--- Action item ---
Among the entries below, how many lines include the word "space"? Reply with only the number.

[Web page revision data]
# # #

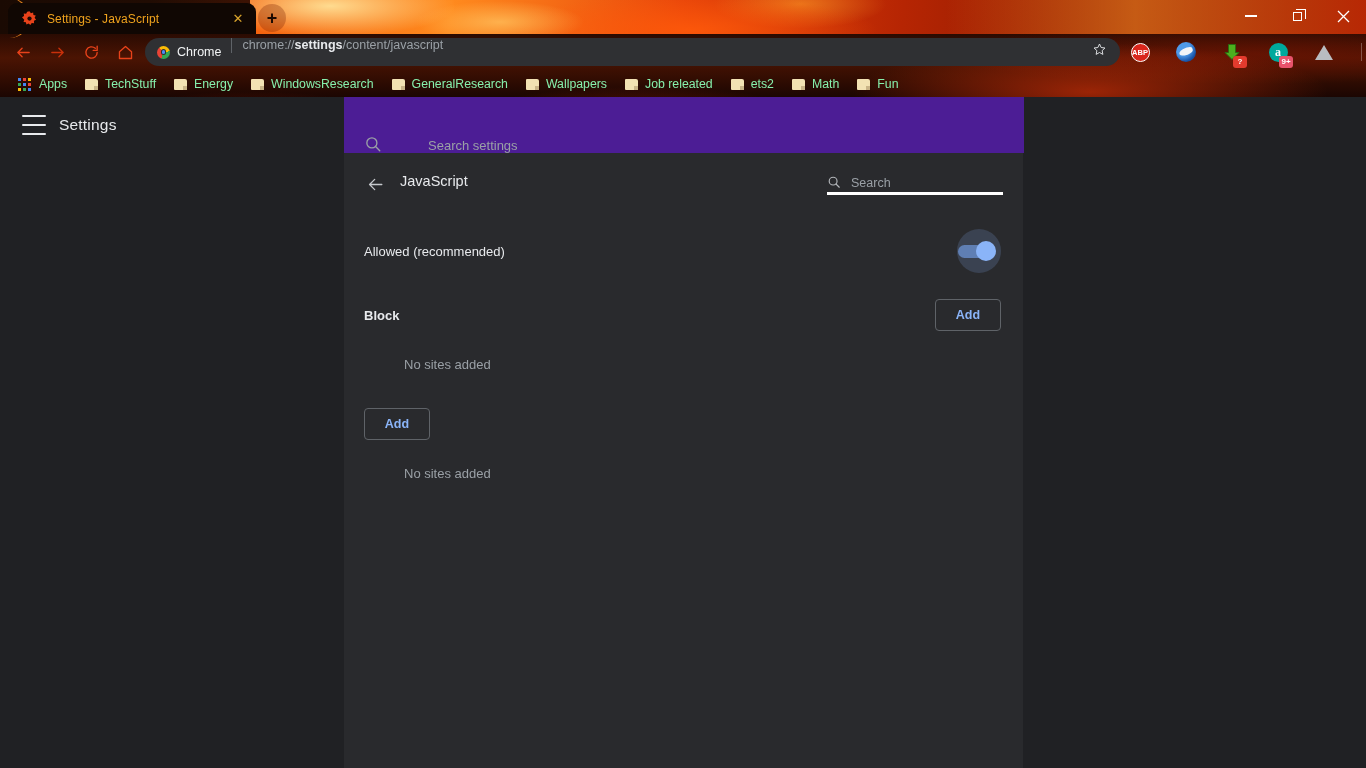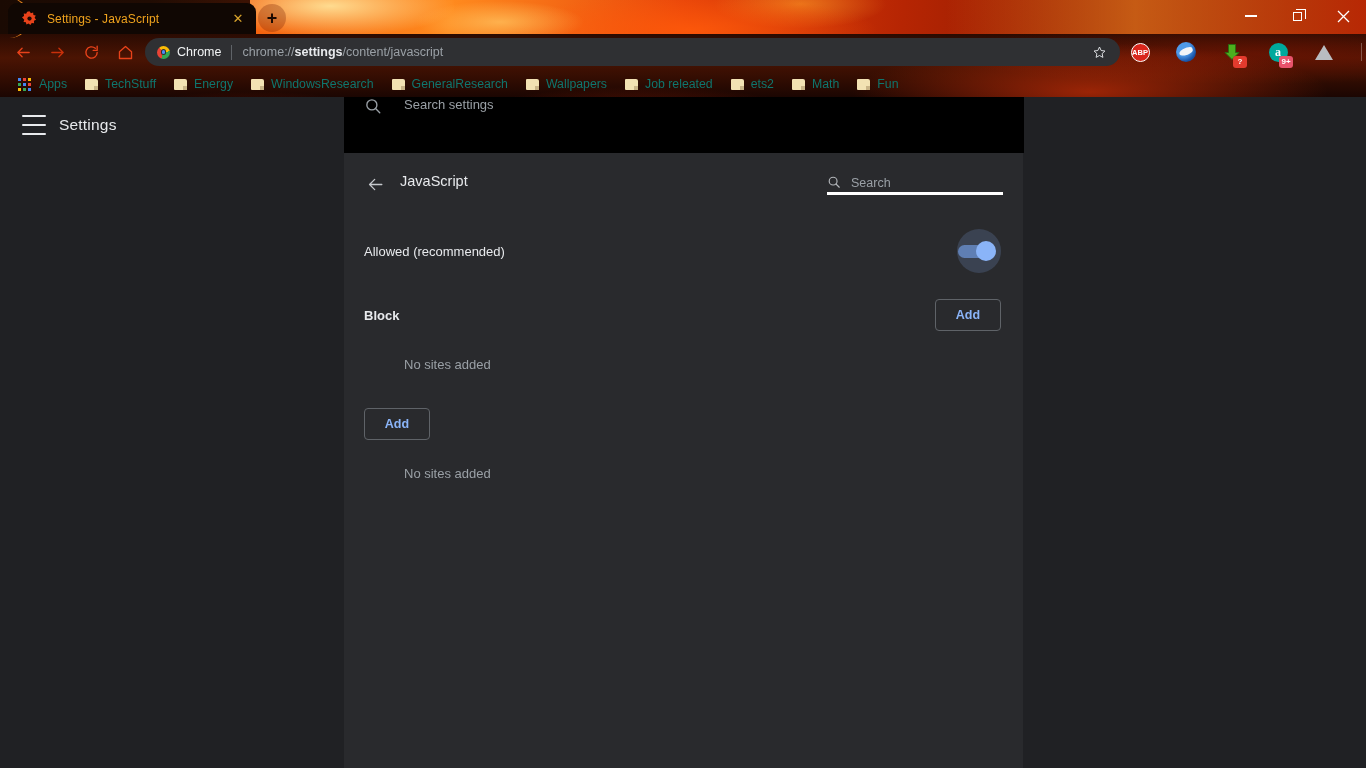--- a/index.html
+++ b/index.html
@@ -89,7 +89,7 @@
   .nav-btn svg{ display:block; }
   .omnibox{
     position:absolute; left:145px; top:38px; width:975px; height:28px;
-    background:#2f3033; border-radius:14px; display:flex; align-items:center; padding:0 10px 0 12px;
+    background:#2f3033; border-radius:14px; display:flex; padding:0 10px 0 12px;
     z-index:5;
   }
   .omni-chip{ display:flex; align-items:center; gap:7px; color:#f1f3f4; font-size:12.5px; }

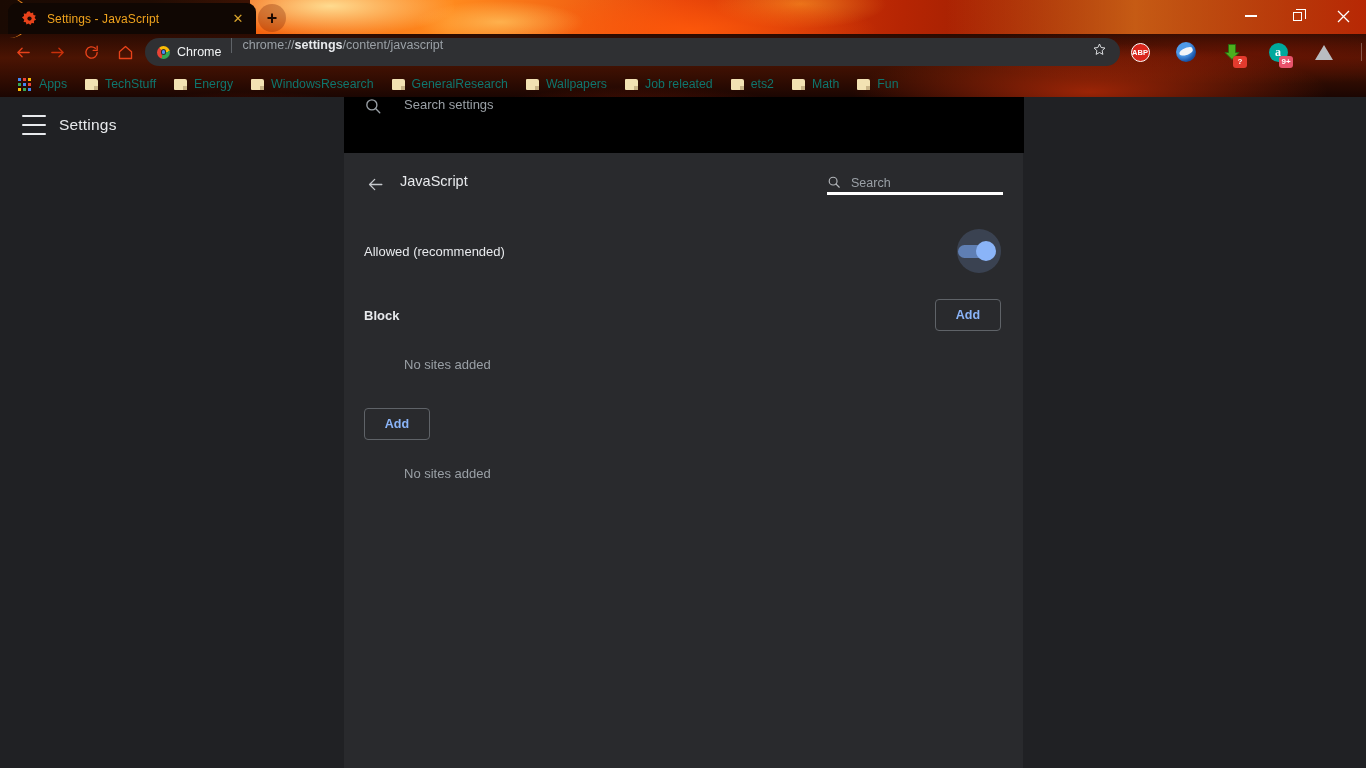--- a/index.html
+++ b/index.html
@@ -139,7 +139,7 @@
   .bookmarks{ position:absolute; left:0; top:71px; width:1366px; height:26px; display:flex;
               align-items:center; padding-left:10px; z-index:5; }
   .bm{ display:flex; align-items:center; height:22px; padding:0 8px; margin-right:2px;
-       color:#0f766e; font-size:12.3px; white-space:nowrap; }
+       color:#86efac; font-size:12.3px; white-space:nowrap; }
   .bm-grid{ width:14px; height:14px; margin-right:7px; display:grid;
             grid-template-columns:repeat(3,3px); grid-template-rows:repeat(3,3px);
             gap:2px; align-content:center; }

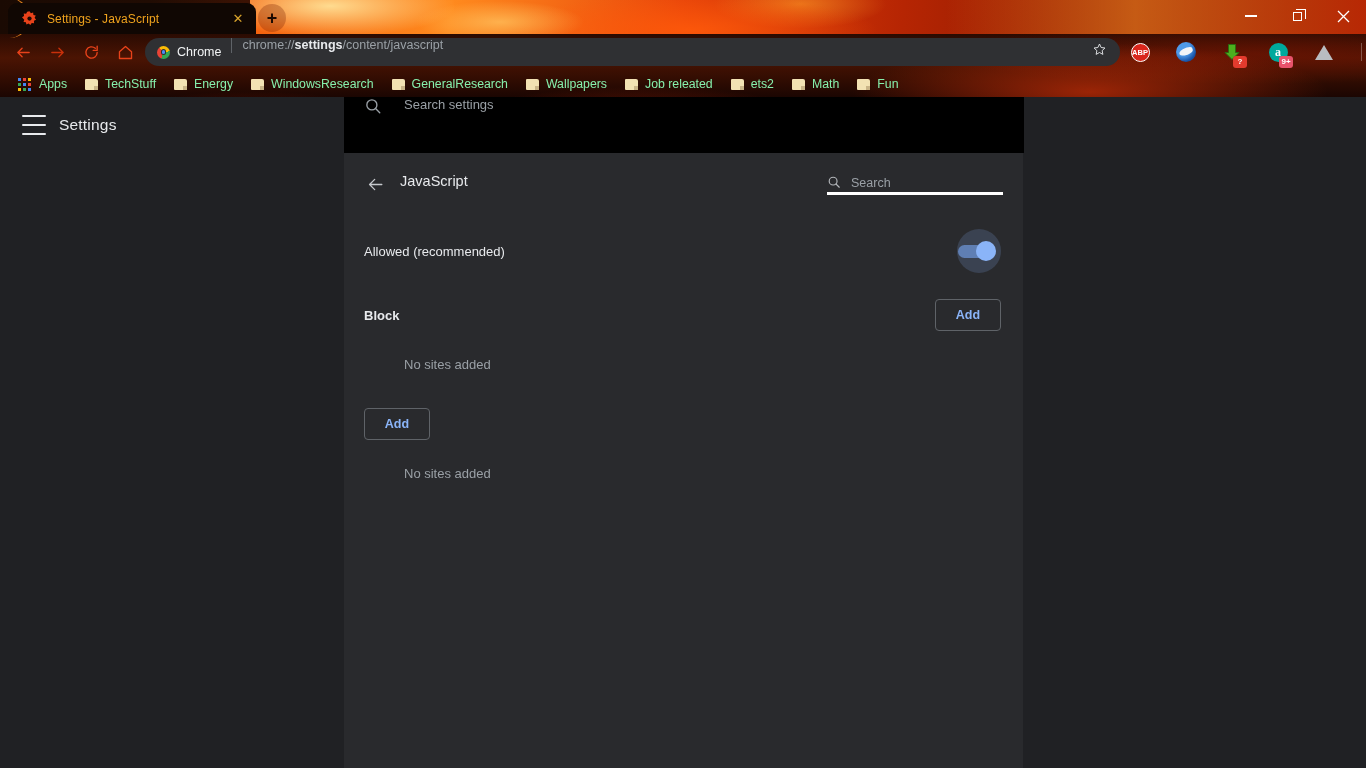--- a/index.html
+++ b/index.html
@@ -158,7 +158,7 @@
   .st-title{ position:absolute; left:59px; top:19px; color:#e8eaed; font-size:15.5px; font-weight:500; letter-spacing:.2px; }
   .st-search{
     position:absolute; left:344px; top:0px; width:680px; height:56px;
-    background:#000000; display:flex; align-items:flex-start; padding-left:20px;
+    background:#4c1d95; display:flex; align-items:flex-end; padding-left:20px;gap:24px;
   }
   .st-search .mag{ width:18px; height:18px; margin-right:22px; flex:0 0 18px; color:#9aa0a6; }
   .st-search-ph{ color:#9aa0a6; font-size:13px; }

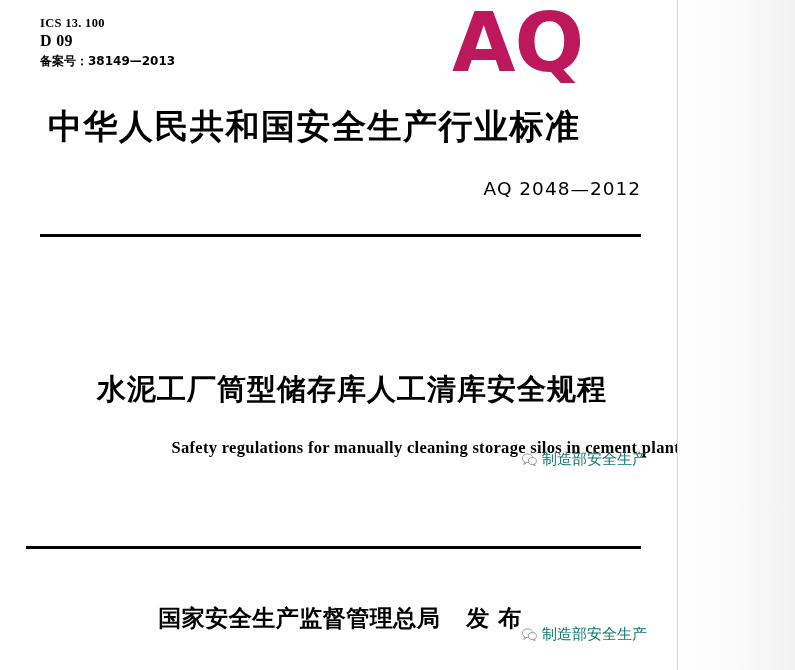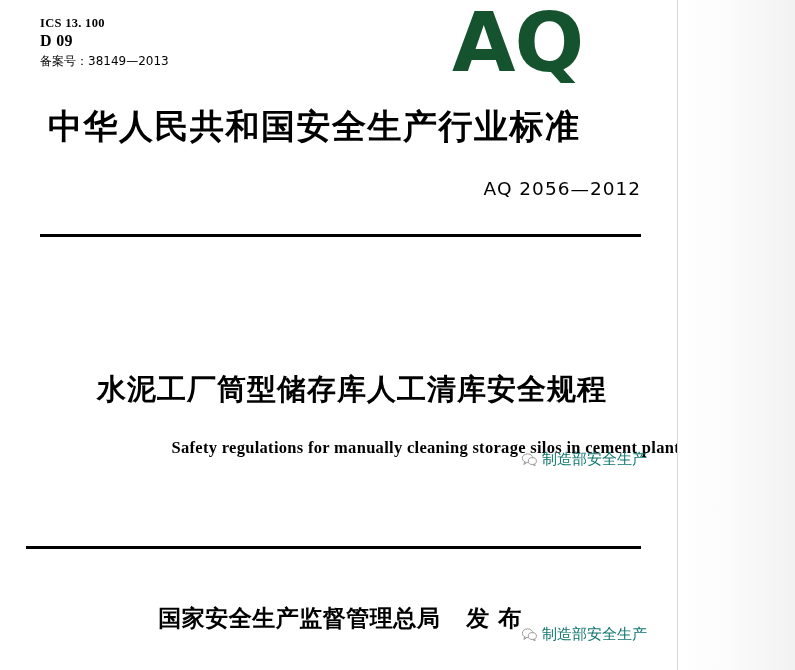--- a/index.html
+++ b/index.html
@@ -45,7 +45,7 @@
   .record-line {
     font-family: "DejaVu Sans", sans-serif;
     font-size: 12px;
-    font-weight: normal;
+    font-weight: bold;
     white-space: nowrap;
     margin-top: 3px;
   }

# # #

--- Response to the exercise ---
3